» **Page text**:

++++++++++++++++++++

These are the givens. What, then, about the Law?

Its place in the story is surprising. It is something waiting to be “fulfilled” (Matthew); not the giver of life but what witnesses to Jesus (John); the parental stand-in, the power that ruled Israel until maturity came (Galatians); the thing that is passing away (Hebrews).

And, it is precisely in this temporary place, in this witnessing beyond itself to the coming Christ, that the Law is God’s, and good, and an inescapable part of the story of redemption, and what is required as the penultimate gift of God in anticipation of the ultimate gift of grace–in Christ.

None of this I say because of what I think a Law should do.

None of this I say because of what the Law itself says it should do.

All of this I say because it is what we must say if the revelation of God in Christ is true. Christ is holy, righteous, good, necessary and ultimate. Law is holy, righteous, good, necessary, and penultimate.

Law in Romans: Not for Law, but for Christ

First, thank you all for continuing the conversation on Law while I’ve been out of pocket this weekend. I’ll jump into the comments a bit later today.

In the mean time, I want to do two things.

++++++++++++++++++++

» **Information supplied**:
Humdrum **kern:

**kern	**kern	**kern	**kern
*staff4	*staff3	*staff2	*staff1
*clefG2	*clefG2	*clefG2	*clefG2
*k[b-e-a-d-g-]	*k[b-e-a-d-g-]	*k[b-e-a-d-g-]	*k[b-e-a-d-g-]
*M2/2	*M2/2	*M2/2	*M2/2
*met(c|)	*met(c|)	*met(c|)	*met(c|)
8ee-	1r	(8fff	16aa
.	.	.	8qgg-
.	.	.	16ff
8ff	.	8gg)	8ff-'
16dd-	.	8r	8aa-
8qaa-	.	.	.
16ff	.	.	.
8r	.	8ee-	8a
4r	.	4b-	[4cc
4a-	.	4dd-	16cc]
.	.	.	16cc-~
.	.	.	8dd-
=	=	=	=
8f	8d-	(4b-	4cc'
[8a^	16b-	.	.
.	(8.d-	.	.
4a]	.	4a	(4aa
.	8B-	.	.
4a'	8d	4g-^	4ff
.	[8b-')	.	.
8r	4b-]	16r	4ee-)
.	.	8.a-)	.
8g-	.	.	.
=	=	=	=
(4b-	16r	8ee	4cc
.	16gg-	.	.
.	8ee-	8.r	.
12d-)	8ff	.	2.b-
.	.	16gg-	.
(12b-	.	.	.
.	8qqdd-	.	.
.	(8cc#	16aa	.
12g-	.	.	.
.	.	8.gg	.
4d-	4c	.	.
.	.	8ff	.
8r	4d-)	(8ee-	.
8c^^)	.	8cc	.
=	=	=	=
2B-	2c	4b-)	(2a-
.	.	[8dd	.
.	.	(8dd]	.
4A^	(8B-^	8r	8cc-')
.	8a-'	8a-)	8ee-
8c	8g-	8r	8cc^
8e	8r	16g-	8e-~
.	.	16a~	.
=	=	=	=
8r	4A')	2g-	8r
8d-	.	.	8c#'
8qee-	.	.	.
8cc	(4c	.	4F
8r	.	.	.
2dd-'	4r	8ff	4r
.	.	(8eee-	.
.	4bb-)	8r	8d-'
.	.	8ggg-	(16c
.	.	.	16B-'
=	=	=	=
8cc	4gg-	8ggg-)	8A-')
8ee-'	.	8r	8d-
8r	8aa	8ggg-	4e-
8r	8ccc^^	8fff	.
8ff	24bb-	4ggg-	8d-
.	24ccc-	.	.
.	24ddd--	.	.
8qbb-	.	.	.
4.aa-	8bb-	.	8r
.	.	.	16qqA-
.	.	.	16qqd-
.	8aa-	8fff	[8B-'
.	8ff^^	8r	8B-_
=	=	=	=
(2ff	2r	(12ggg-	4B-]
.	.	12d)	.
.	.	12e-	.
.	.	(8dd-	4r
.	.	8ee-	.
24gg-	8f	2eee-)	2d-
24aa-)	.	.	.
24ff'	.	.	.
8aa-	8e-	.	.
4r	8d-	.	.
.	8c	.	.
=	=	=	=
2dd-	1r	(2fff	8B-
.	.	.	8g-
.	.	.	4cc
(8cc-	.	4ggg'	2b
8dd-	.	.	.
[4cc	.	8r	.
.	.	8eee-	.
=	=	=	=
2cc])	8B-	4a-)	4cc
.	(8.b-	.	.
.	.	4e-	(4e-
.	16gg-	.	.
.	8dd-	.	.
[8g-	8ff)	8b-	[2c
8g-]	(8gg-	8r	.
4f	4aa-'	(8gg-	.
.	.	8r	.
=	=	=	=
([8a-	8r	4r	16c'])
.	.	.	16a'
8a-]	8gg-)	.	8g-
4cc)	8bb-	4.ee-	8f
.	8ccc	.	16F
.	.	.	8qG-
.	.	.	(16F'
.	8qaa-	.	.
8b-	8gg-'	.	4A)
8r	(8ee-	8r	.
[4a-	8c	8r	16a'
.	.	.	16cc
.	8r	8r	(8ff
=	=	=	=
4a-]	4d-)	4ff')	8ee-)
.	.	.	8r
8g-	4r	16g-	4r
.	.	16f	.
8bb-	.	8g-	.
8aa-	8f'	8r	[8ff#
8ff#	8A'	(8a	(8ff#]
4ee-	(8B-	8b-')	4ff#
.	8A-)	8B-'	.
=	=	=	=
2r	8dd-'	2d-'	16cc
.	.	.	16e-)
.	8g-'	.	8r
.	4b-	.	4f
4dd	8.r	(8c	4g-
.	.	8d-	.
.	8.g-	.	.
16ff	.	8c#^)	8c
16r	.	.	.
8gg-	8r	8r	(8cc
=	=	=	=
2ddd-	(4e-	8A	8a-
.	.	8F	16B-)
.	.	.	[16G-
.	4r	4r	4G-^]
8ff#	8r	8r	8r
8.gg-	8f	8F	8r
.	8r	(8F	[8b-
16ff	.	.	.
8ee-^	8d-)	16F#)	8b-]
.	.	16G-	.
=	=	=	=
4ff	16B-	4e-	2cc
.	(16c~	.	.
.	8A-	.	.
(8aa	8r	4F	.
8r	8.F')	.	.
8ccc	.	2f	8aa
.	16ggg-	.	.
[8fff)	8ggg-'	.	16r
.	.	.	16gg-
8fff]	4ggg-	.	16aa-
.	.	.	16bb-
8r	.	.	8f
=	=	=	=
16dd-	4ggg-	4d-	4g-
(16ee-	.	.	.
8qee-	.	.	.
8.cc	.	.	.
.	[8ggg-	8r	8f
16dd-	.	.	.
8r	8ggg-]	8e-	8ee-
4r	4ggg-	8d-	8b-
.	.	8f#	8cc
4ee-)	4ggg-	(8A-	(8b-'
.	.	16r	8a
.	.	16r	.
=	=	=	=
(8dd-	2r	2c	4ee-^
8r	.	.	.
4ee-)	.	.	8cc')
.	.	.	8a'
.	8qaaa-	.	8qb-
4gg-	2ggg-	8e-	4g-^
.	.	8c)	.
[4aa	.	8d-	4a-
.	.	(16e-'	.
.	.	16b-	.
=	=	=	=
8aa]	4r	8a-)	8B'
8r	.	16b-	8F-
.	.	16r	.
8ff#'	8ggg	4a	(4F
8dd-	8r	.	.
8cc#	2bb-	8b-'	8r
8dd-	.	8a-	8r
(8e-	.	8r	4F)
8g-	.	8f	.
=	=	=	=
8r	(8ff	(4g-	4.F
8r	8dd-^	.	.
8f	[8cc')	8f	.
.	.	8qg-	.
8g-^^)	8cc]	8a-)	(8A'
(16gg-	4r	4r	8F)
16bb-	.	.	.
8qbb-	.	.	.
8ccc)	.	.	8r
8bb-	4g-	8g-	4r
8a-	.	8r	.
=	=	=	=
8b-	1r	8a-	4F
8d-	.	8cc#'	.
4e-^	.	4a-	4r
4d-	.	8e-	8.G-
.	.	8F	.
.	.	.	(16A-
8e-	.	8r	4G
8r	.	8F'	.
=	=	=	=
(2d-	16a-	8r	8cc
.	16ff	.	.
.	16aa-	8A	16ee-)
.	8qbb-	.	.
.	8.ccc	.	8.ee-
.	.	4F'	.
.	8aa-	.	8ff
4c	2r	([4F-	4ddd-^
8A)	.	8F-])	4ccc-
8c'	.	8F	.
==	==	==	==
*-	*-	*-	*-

++++++++++++++++++++

» **Stated task 1**:
According to the text on the Law, what role does Galatians give the Law?
» **Stated task 2**:
Continue the text on the Law from its final sentence.
The entries are separate material, unrelated to the text on the Law.

» **Written reply 1**:
The parental stand-in, the power that ruled Israel until maturity came.

» **Written reply 2**:
First, briefly, a reminder: what I’m trying to lay out in this series of posts is Paul’s view of the Law, as it comes to light in Romans in particular. Many of the objections have been interesting, and pointing toward other ways of conceiving the relationship between Law and the Christ event or Law and the people of God.

But I find that many, if not most, of the objections are to Paul as much as they are to me. That’s fine, you don’t have to like Paul if you don’t want to. I’ll sell you a book on that in December. But I do think it’s important to highlight that the ways several of you have pushed for more continuity have caused you to say, in essence, Paul is wrong (or at least incomplete).

Second, I have one last thing to say about the purpose of Law in Romans: in Rom 9-10 Paul insists that the Law is used wrongly if it is used so as to delineate the things we should to in order to maintain relationship with God (i.e., pursue righteousness), but it is rightly used if seen as a witness to the coming Christ.

He says this three times in parallel arguments.

First, in Rom 9:30-33. The Gentiles who didn’t pursue righteousness obtained it, but Israel pursuing a Law of righteousness didn’t. Why? Because they didn’t pursue by faith but as though by works.

Now, I know that at first blush this looks like there are two different dispositions a person might have in their Torah-observance (the traditional Protestant reading). But Paul tells us more specifically what he means, and the problem comes down, instead, to whether or not you use the Law to cultivate faith in the coming Christ.

They didn’t pursue by faith, but by works–thereby stumbling over the stumbling stone just as it is written: “Behold, I lay in Zion a stone of stumbling and a rock of offense, and whoever believes in him will not be disappointed.”

What Israel does “wrong” is not believe in the coming Christ. Their failure with respect to the Law is Christological. Instead of looking to Christ, they were looking for the Law to establish what righteousness is–and their own within it.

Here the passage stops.